#### Exercises:
• a. In the article on citizens' assemblies, what do the two threats to democracy stem from? Answer in one to three sentences.
• b. Decide whether each statement below agrees with the article on citizens' assemblies. Answer yes or no for each, and quote the deciding words of the article exactly.
(i) Participants in the assemblies are paid.
(ii) Recent assemblies bring together all residents of a jurisdiction.
(iii) Participants meet only in person.
• c. From the article on citizens' assemblies, extract the part that opens with the words containing "A fresh tactic" and closes with "trust in government.", copying it word for word.
---------- Article ----------
Above Photo: Members of the Leeds Climate Change Citizens’ Jury announced their recommendations to the city of Leeds following almost two months of evidence gathering and deliberations. Twitter / Leeds Climate Commission.
A fresh tactic with a long history is putting everyday folks at the center of public decision-making on divisive issues.
And bolstering their trust in government.
Threats to our democracy are two-fold: a growth of support for authoritarianism by some and the withdrawal from and lack of engagement in political activity by others. Both trends stem from people’s loss of trust in their government and belief that officials don’t represent and serve them. Neither escalating partisan conflict nor escapism are solutions. However one fresh tactic is increasingly being used to establish broad dialogue, actively engage citizens in policy decisions and thereby revitalize democracy.
Citizens’ assemblies have a long history, from ancient Athens and Rome to Rousseau’s Geneva and Vermont’s annual town halls. Rather than bringing all residents of a particular jurisdiction together, recently leaders have turned to selecting representative demographic samples of the population using the technique of “sortition.” People identified in the sample are invited to join the assembly, which functions like a jury. The participants gather either in person or virtually, are paid, receive information from experts and then deliberate together to make policy recommendations to government officials. The success of these exercises in participatory democracy depends on initial support from officials, accurate sortition, reliable and balanced expert information, transparency, extensive communication with the public and, finally, adoption and implementation of the recommendations by the officials.
---------- Excerpted data ----------
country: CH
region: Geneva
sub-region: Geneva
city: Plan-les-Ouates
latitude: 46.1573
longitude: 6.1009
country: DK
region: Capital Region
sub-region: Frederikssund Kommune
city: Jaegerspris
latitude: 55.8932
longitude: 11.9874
----------
---------- Excerpted data ----------
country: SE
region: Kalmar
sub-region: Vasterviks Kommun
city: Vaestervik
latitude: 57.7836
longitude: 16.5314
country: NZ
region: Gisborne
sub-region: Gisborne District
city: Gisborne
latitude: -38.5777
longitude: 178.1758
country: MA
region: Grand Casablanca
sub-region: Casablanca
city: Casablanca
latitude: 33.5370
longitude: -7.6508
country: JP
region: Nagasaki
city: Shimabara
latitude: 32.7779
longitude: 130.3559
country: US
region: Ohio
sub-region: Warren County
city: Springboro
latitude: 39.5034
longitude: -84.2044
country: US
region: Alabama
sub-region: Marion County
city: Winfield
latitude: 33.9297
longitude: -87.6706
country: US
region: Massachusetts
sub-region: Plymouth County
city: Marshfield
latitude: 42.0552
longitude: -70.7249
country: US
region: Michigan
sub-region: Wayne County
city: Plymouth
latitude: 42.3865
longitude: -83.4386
----------
#### Answers by task:
• a. The two threats are a growth of support for authoritarianism and a withdrawal from political activity. Both stem from people's loss of trust in their government and their belief that officials don't represent and serve them.

• b.
(i) Yes: "The participants gather either in person or virtually, are paid, receive information from experts and then deliberate together"
(ii) No: "Rather than bringing all residents of a particular jurisdiction together, recently leaders have turned to selecting representative demographic samples of the population"
(iii) No: "The participants gather either in person or virtually"

• c.
A fresh tactic with a long history is putting everyday folks at the center of public decision-making on divisive issues.
And bolstering their trust in government.